The effectiveness of the 100mg bedtime dose of flibanserin was evaluated in three 24-week randomised, double-blind, placebo-controlled trials in about 2,400 premenopausal women with acquired, generalised HSDD. The average age of the trial participants was 36 years, with an average duration of HSDD of about 5 years.

In these trials, women counted the number of satisfying sexual events, reported sexual desire over the preceding four weeks (scored on a range of 1.2 to 6.0) and reported distress related to low sexual desire (on a range of 0 to 4). On average, treatment with flibanserin increased the number of satisfying sexual events by 0.5 to one additional event per month over placebo, increased the sexual desire score by 0.3 to 0.4 over placebo, and decreased the distress score related to sexual desire by 0.3 to 0.4 over placebo.

Additional analyses explored whether the improvements with flibanserin were meaningful to patients, taking into account the effects of treatment seen among those patients who reported feeling much improved or very much improved overall.
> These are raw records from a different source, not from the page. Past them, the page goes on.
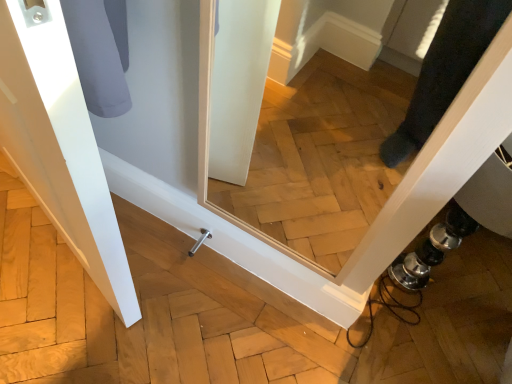
Question: Does satin nickel door handle at lower center have a greater width compared to white matte door at left?

Choices:
 (A) yes
 (B) no

Answer: (B)

Question: Can you confirm if satin nickel door handle at lower center is taller than white matte door at left?

Choices:
 (A) no
 (B) yes

Answer: (A)

Question: Is satin nickel door handle at lower center positioned beyond the bounds of white matte door at left?

Choices:
 (A) yes
 (B) no

Answer: (A)

Question: Is satin nickel door handle at lower center at the right side of white matte door at left?

Choices:
 (A) yes
 (B) no

Answer: (A)

Question: Does satin nickel door handle at lower center come in front of white matte door at left?

Choices:
 (A) no
 (B) yes

Answer: (A)

Question: Is satin nickel door handle at lower center to the left of white matte door at left from the viewer's perspective?

Choices:
 (A) yes
 (B) no

Answer: (B)

Question: Is white matte door at left not close to satin nickel door handle at lower center?

Choices:
 (A) yes
 (B) no

Answer: (B)

Question: From a real-world perspective, does white matte door at left sit lower than satin nickel door handle at lower center?

Choices:
 (A) no
 (B) yes

Answer: (A)

Question: Can you confirm if white matte door at left is shorter than satin nickel door handle at lower center?

Choices:
 (A) yes
 (B) no

Answer: (B)

Question: Is white matte door at left bigger than satin nickel door handle at lower center?

Choices:
 (A) no
 (B) yes

Answer: (B)

Question: Considering the relative positions of white matte door at left and satin nickel door handle at lower center in the image provided, is white matte door at left to the right of satin nickel door handle at lower center from the viewer's perspective?

Choices:
 (A) yes
 (B) no

Answer: (B)

Question: Does white matte door at left lie in front of satin nickel door handle at lower center?

Choices:
 (A) yes
 (B) no

Answer: (A)

Question: From their relative heights in the image, would you say satin nickel door handle at lower center is taller or shorter than white matte door at left?

Choices:
 (A) tall
 (B) short

Answer: (B)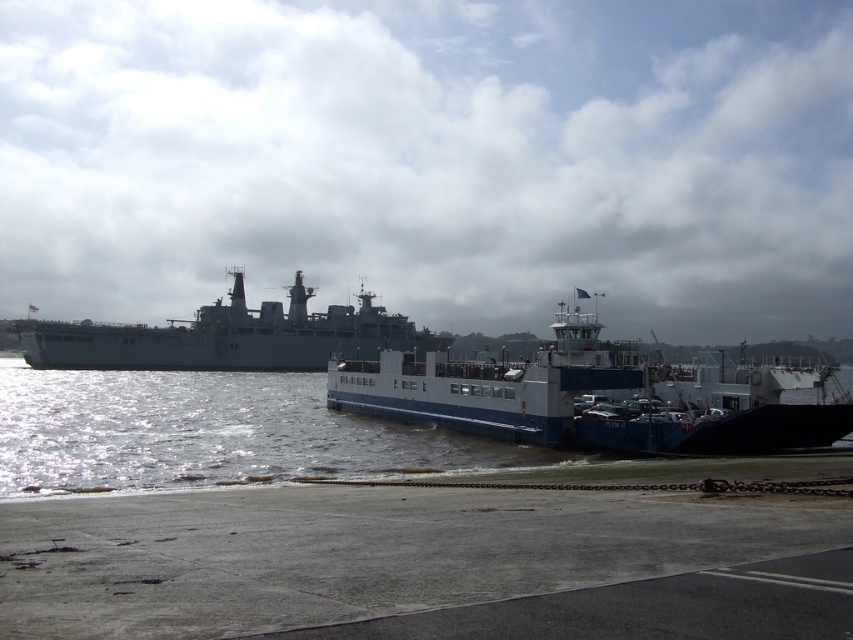
You are a port authority inspector tasked with ensuring safe navigation. You observe the blue matte ferry at center and the gray matte ship at center in the harbor. Based on their positions, which vessel is situated higher in the image?

The blue matte ferry at center is positioned over gray matte ship at center, meaning it is higher in the image.

You are a small boat operator who needs to navigate between the glistening water at lower left and the gray matte ship at center. Given that your boat requires a minimum of 10 meters of space to maneuver safely, can you safely navigate through the area between them?

The distance between the glistening water at lower left and the gray matte ship at center is 12.36 meters, which is greater than the required 10 meters. Therefore, you can safely navigate through the area between them.

You are a sailor who needs to navigate from the glistening water at lower left to the blue matte ferry at center. Based on the scene, which direction should you head to reach the ferry?

The glistening water at lower left is below the blue matte ferry at center, so you should head upwards to reach the ferry.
Across the three trials, about 10% more flibanserin-treated patients than placebo-treated patients reported meaningful improvements in satisfying sexual events, sexual desire or distress. Flibanserin has not been shown to enhance sexual performance.

The 100mg bedtime dose of Addyi has been administered to about 3,000 generally healthy premenopausal women with acquired, generalised HSDD in clinical trials, of whom about 1,700 received treatment for at least 6 months and 850 received treatment for at least 1 year.